If the counting sort algorithm is linear, why is it O(n+K)
and not just O(n)
, if the K
is added it is not linear anymore right?
This is the counting sort code I am referring too:
void countSort(char *str)
{
// The output character array that will have sorted str
char output[strlen(str)];
// Create a count array to store count of inidividul characters and
// initialize count array as 0
int count[RANGE + 1], i;
memset(count, 0, sizeof(count));
// Store count of each character
for(i = 0; str[i]; ++i)
++count[str[i]];
// Change count[i] so that count[i] now contains actual position of
// this character in output array
for (i = 1; i <= RANGE; ++i)
count[i] += count[i-1];
// Build the output character array
for (i = 0; str[i]; ++i)
{
output[count[str[i]]-1] = str[i];
--count[str[i]];
}
// Copy the output array to str, so that str now
// contains sorted characters
for (i = 0; str[i]; ++i)
str[i] = output[i];
}
To answer 1:
Let there be three 'for' loops that each works in O(n)

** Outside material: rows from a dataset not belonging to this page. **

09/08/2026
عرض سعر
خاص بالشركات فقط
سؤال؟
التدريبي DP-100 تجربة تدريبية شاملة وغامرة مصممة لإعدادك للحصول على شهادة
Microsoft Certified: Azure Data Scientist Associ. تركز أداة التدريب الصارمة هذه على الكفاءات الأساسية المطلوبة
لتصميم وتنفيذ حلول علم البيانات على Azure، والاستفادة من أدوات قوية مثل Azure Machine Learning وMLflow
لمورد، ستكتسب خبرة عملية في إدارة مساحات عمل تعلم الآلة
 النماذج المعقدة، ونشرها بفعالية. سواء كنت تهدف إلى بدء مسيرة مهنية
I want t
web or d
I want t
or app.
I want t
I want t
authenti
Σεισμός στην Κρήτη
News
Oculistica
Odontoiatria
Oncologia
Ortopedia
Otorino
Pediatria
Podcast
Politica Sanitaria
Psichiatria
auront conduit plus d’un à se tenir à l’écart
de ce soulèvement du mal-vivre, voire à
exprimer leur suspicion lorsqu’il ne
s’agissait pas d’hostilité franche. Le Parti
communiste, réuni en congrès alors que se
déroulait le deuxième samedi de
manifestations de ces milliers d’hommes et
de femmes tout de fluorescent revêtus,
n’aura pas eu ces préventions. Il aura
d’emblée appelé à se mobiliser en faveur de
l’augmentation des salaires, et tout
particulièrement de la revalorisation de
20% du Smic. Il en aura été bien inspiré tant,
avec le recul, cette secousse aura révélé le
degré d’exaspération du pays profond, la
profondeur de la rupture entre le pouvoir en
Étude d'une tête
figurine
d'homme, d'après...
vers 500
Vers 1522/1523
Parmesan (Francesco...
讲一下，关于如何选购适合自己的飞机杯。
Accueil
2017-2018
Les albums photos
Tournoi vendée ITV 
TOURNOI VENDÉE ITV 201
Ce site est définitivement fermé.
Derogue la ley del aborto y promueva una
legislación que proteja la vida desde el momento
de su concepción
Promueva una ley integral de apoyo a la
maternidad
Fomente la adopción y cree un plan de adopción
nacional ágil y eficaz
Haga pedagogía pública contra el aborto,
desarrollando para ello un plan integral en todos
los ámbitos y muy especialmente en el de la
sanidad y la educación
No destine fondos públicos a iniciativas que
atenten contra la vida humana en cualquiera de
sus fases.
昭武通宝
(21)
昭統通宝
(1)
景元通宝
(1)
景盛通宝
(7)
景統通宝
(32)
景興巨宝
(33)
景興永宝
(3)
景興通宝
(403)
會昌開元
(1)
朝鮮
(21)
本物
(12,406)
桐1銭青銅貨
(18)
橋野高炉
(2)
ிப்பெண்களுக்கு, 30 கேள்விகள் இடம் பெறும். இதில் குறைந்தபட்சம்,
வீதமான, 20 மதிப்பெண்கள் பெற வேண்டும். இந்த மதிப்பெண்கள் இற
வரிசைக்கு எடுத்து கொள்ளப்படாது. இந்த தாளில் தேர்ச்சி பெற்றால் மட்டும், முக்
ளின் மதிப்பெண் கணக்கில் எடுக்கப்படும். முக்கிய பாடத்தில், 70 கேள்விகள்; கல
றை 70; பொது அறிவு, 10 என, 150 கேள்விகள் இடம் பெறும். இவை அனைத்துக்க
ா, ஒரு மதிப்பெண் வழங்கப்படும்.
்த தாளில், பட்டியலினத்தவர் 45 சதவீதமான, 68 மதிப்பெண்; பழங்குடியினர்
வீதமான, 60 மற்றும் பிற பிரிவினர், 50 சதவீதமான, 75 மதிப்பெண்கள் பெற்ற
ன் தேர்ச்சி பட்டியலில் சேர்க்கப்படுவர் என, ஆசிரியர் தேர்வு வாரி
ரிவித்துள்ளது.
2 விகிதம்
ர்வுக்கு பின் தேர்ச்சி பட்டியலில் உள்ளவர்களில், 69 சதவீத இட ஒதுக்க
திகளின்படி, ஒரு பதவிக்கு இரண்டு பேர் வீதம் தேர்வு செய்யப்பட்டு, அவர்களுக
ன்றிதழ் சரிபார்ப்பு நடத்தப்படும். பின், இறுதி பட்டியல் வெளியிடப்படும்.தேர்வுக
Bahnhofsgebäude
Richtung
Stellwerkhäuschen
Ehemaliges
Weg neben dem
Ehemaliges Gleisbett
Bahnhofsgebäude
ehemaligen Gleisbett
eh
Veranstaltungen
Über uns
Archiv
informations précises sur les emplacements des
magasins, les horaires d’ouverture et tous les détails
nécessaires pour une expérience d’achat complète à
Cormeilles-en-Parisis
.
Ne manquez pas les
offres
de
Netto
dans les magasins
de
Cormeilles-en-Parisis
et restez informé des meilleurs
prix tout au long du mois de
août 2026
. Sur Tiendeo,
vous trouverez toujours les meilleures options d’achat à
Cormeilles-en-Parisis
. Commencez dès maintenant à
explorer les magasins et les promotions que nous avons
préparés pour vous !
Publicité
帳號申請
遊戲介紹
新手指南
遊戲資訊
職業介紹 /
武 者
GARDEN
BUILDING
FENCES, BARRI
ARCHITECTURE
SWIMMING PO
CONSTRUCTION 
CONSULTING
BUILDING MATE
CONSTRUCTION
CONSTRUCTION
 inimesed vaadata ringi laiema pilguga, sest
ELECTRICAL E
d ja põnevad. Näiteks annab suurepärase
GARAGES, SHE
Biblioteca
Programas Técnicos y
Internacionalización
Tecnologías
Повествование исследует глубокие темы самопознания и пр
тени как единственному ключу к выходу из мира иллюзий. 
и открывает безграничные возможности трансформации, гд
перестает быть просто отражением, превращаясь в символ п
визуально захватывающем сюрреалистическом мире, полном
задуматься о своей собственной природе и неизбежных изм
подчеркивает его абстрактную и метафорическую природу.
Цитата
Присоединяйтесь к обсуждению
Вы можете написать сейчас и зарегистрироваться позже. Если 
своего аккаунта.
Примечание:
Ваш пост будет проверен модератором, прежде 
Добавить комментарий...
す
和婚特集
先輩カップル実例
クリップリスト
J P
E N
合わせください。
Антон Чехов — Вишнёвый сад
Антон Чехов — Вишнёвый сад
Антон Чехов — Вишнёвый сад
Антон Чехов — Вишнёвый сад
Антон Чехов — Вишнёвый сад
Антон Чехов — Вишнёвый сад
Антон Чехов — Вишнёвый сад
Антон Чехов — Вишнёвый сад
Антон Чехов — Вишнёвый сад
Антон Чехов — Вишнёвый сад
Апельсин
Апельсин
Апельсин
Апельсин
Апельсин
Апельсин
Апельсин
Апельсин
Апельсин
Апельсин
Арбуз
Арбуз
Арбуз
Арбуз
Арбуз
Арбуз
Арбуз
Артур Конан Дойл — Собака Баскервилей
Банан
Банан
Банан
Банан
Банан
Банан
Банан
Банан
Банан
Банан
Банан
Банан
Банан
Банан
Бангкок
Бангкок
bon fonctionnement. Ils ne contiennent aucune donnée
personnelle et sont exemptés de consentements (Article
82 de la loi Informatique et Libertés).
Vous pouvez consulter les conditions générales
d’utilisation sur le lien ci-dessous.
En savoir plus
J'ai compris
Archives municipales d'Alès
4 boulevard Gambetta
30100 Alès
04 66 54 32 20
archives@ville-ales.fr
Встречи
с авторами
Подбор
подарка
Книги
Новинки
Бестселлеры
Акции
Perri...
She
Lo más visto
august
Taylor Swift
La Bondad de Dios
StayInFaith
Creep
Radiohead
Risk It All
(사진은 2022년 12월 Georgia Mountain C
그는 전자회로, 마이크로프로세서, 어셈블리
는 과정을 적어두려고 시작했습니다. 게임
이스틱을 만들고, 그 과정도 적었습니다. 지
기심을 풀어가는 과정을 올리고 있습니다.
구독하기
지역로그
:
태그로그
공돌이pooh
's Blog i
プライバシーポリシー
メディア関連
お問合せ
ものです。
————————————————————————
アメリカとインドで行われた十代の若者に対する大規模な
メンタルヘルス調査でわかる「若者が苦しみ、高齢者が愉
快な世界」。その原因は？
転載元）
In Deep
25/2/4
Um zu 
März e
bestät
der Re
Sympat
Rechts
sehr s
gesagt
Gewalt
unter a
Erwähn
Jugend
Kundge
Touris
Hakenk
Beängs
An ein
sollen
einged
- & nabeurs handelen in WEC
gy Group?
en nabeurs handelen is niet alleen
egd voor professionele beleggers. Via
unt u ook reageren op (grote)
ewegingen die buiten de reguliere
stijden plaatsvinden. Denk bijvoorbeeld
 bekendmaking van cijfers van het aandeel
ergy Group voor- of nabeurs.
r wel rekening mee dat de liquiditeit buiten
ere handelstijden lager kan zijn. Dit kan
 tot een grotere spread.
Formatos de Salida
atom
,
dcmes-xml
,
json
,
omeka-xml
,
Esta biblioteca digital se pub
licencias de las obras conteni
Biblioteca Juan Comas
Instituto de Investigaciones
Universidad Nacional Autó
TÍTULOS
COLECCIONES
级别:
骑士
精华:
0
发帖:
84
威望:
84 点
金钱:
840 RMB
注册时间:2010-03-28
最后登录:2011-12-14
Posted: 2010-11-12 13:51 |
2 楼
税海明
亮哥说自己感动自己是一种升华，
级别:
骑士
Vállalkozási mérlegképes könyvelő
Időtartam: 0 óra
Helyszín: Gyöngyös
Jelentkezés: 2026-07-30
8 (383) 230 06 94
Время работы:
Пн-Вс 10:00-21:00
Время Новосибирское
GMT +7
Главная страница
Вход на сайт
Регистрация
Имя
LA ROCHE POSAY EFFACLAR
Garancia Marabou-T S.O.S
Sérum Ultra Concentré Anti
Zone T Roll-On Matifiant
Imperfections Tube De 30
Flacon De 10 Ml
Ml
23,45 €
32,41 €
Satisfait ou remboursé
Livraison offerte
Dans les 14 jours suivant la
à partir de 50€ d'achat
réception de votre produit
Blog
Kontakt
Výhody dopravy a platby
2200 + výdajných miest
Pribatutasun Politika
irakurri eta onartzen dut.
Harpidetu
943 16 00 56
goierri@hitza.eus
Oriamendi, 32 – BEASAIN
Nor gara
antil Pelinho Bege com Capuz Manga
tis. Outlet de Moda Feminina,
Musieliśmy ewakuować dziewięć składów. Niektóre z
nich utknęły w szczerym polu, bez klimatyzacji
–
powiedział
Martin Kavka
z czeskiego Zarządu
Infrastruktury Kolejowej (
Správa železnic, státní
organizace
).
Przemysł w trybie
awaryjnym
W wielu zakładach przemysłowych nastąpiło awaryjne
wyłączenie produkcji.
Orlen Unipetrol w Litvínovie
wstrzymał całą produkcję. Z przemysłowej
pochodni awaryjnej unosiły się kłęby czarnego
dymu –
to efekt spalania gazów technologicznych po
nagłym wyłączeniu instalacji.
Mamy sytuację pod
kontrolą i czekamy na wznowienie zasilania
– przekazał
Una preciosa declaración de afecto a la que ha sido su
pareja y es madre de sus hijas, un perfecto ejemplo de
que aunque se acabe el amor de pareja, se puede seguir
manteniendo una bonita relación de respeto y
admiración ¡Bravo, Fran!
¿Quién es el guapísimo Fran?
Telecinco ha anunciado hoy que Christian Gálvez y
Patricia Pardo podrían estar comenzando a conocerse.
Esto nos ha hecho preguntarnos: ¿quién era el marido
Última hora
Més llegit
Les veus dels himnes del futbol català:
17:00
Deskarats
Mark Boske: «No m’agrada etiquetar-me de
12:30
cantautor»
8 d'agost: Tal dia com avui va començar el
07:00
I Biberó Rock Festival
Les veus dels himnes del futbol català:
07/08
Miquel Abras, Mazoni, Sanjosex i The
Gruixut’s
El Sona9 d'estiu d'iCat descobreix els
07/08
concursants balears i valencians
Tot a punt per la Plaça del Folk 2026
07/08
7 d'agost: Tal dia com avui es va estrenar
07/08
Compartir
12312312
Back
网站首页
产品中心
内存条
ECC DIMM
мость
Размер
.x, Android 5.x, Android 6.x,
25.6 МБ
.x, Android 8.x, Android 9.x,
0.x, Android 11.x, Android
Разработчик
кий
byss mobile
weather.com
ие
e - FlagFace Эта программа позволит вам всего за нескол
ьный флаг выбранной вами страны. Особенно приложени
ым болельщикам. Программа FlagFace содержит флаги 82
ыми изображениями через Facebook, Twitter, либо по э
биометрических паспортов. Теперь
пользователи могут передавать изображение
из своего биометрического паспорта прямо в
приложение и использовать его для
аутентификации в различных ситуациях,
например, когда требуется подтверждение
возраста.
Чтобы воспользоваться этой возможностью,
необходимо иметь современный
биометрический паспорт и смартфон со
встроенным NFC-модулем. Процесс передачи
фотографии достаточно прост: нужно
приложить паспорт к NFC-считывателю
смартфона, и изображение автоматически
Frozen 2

therefore the overall complexity is of:
O(n)+O(n)+O(n) = O(n+n+n) = O(3n)
in the case of 3n
, the 3
is a constant and can be ignored and thus the complexity diminishes to O(n)
To answer 2:
the algorithm depends not only on the size N
of the array, but also on the range K
of the numbers collected in it. it would require a larger counting array and thus iterations to count sort the array:
{1,10000000,3,2,0} // K=10000001
than it would:
{1,4,5,2,3} // K=6
therefore the complexity the for loops used your code are calculated this way:
for(i = 0; str[i]; ++i) // O(n)
for (i = 1; i <= RANGE; ++i) // O(k)
for (i = 0; str[i]; ++i) // O(n)
for (i = 0; str[i]; ++i) // O(n)
and the overall complexity is that of O(n)+O(n)+O(n)+O(k) = O(n+k)
and to pinpoint my answer to your question: the algorithm complexity is still viewed as linear.